Montenegro is recognized as a regional energy hub with a high level of utilization of renewable energy sources and mineral raw materials based on the principles of circular economy and sustainable environment
• Increase innovative use of renewable energy sources
• Increase innovation activities in recycling and waste valorisation
Montenegro has a lot of potential in renewable energy sources. Hydropower provides two thirds of the total electricity generation in the country, but only 17% of the theoretical hydropower potential has been exploited so far. Wind energy has significant potential in areas with high wind speed (above 7 m/s). Power generated from wind can reach up to 25% (925 GWh) of annual electricity consumption at the national level. Given that a wind farm was installed in Montenegro at the highest altitude in Europe, one can say that the country has positioned itself as a testing environment for implementation of these technologies in extreme conditions. Solar energy is very promising, because the average number of sunny hours in Montenegro exceeds 2,000 per year, or 2,500 hours per year in the coastal region. There are significant potentials to use wood waste as a source of energy.

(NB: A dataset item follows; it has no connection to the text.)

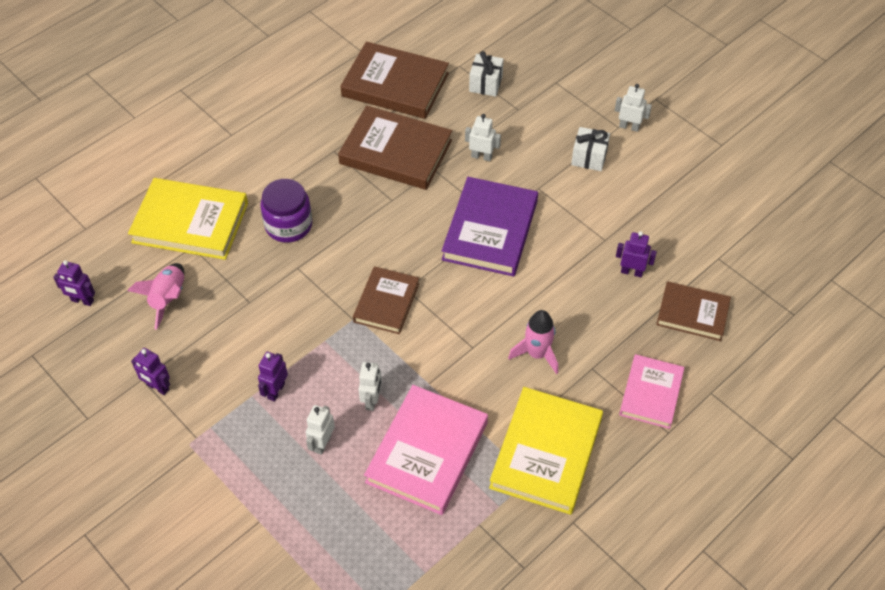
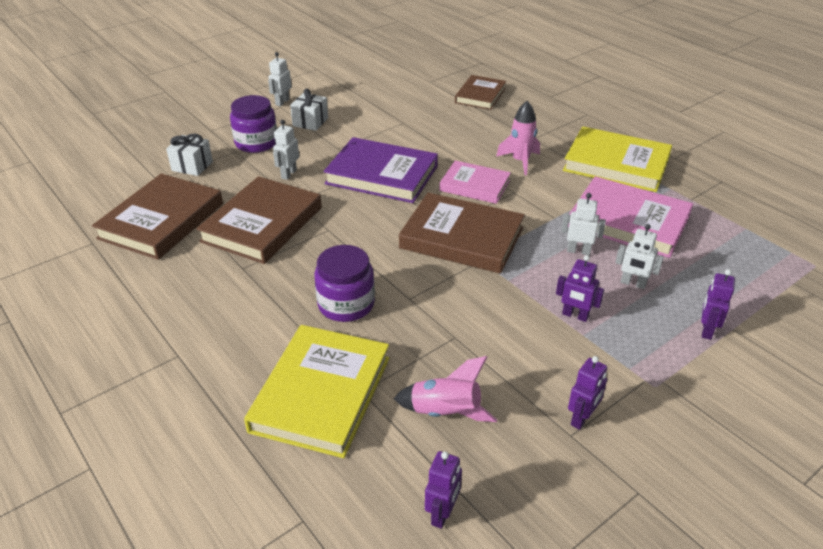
camera: 85 degrees left, 15 degrees down
brown book [353,266,419,334] -> brown book [399,193,525,274], size x1.60
purple robot [616,231,657,277] -> purple robot moved to [701,269,735,340]
pink book [619,354,685,429] -> pink book moved to [439,161,511,204]
none -> purple jar [230,95,277,153]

The potential lies in solar energy, wind energy, development of smart networks and smart city projects, energy storage systems, integration of prosumers and electrification of transport. Research, innovation and selected transfer of technologies have been recognized as drivers of development under this priority. In the circular economy domain, i.e. the preservation of resources and environment, the potential has been identified in the availability of natural resources and technogenic mineral raw materials for new industrial applications. The largest utilization potential in the industrial waste structure lies with fly ash, red sludge, slag, metal dust and wood waste. The environment in Montenegro is considered one of its key advantages, given that nature is still unpolluted, while the Adriatic Sea is considered one of the cleanest seas in the world. Montenegro has 5 national parks that account for 7.7% of the territory of Montenegro. In addition, Montenegro has numerous nature parks and two UNESCO protected cultural and natural sites.

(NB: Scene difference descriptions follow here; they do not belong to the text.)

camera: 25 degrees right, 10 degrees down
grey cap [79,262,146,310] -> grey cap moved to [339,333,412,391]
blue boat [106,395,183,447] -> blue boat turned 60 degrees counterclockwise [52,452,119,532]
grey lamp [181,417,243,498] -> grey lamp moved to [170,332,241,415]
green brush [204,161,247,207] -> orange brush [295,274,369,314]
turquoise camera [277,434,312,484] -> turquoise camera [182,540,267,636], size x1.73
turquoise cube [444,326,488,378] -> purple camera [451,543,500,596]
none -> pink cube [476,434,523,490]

In its growth and development of energy and industrial capacities, Montenegro has decided to ensure compliance of its development needs with environmental and spatial protection standards. In the energy sector, Montenegro is committed to increase the use of energy from renewable sources, with a special focus on the sustainable development of this sector. Numerous projects have been implemented or are being implemented – the construction of mini-hydro power plants, two large wind farms and a large solar power plant. Thus, the energy mix of Montenegro includes hydropower plants with 67.06% (702,895 MW), thermal power plants with 21.47% (225 MW), wind farms with 11.26% (118 MW), and solar power plants with 0.21% (2.233 MW) of the total installed generation capacity. An underwater electrical transmission cable was also installed to connect the electric power systems of Montenegro and Italy, which positions Montenegro as a regional energy hub. Economical, environmentally sound and reliable generation, transmission and consumption of electricity, as well as optimal management, are becoming the main challenges of the modern electricity sector in Montenegro.
The manufacturing industry generates or used to generate major quantities of industrial waste with great utilization potential. Fly ash, red sludge, slag, metal dust and wood waste have the greatest utilization potential in the industrial waste structure. In order to utilize this waste’s potential, its characterization has to be determined first (physical, geochemical and other characteristics), followed by selection and improvement waste management technologies in accordance with the circular economy principles.
At the national level, there are institutions in the academic community with a tradition of research in the sectors of energy and development of industrial materials. These institutions are now investing their efforts in mastering new technologies related to renewable energy sources (in addition to traditional hydropower) and waste recycling. The focus of innovation activities in the energy sector is on the optimization of energy systems and new ways of energy storage, which is very important for energy systems that depend on renewable sources, such as the Montenegrin one, as these sources do not guarantee continuity of supply. In the industrial materials development sector, the focus of innovation activities is on the production of construction materials and adsorbents from industrial waste. There are ambitious small and medium-sized enterprises in the economy that are involved in the development of new technologies related to these sectors.
Regional centre for recycling scrap metal;
Production of energy products from wood waste;
Energy efficiency and improvement of energy balance;
Eco-materials (wood, stone, aluminium etc.) processing and use.
Smart networks and cities;
Development of energy storage systems;
Development of the concept of energy consumers/producers (“prosumers”);
Technologies for utilisation of technogenic mineral raw materials;
Reduction of consumption and CO2 emissions (eco active/passive facilities).